ああ、はしたない。少し前まで……自分は軍服を着ていなかったか。剣を振るっていなかったか。それが今……こうして、男の上で腰を振っている。皆が敵とみなした、海賊の男の上で。でも――それでいい。そんな今までの世界なんて、オーランドのために捨ててしまえ。堕ちるところまで堕ちて、彼だけを見つめて生きていけたなら……どんなに幸せだろう。
「あっ……! ん、あぁあっ……!」
足りない、もっともっと、オーランドがほしい。ウィルは激しく腰を振り始める。ベッドが激しく軋み、脚が裂けてしまうくらいに痛み。
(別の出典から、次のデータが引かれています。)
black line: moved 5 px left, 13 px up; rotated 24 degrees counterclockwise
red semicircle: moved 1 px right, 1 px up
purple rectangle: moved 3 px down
それでも、快楽を求め腰を振る。
「いっ……イク……あっ……もう、……!」
「ウィル……止めるな、俺はまだイッてないぞ」
「で、……も! だめ……あ、……っ……」
下から強く突き上げられた。やばい、壊れる。そう思ったが、ウィルも腰を動かし続けた。ガクガクと身体が揺れ、視界が定まらない上に呼吸も苦しい。脚が本当に痛い。でも、いい。オーランドを感じることが、最優先。
「あ……ッ、あぁ……、あ、……死……ぬ、……もう、だめ……あ、あ……!」
オーランドに抱かれているというだけでこんなにも感じてしまうのだから、もうどうしようもない。このまま死んでも、動かない身体を犯し続けてほしい。腐敗して、脆くなって、ぼろぼろに崩れても、オーランドに抱かれて壊れてしまいたい。なにをされてもいい、彼になら、どんなことをされてもきっと、幸せだ。
「……オーランド……好き……好き……!」
快楽でぐずぐずになって、泣きながら、意識を朦朧とさせながら……ウィルは叫んだ。体中から、心の奥底から溢れる想いを、どうしても言いたかった。
このまま狂って、死んで、……オーランドのことだけを考えながら魂が燃え朽ちたなら、どんなに幸せだろうと。ウィルはイきながら、何度も何度もイきながら――そう思っていた。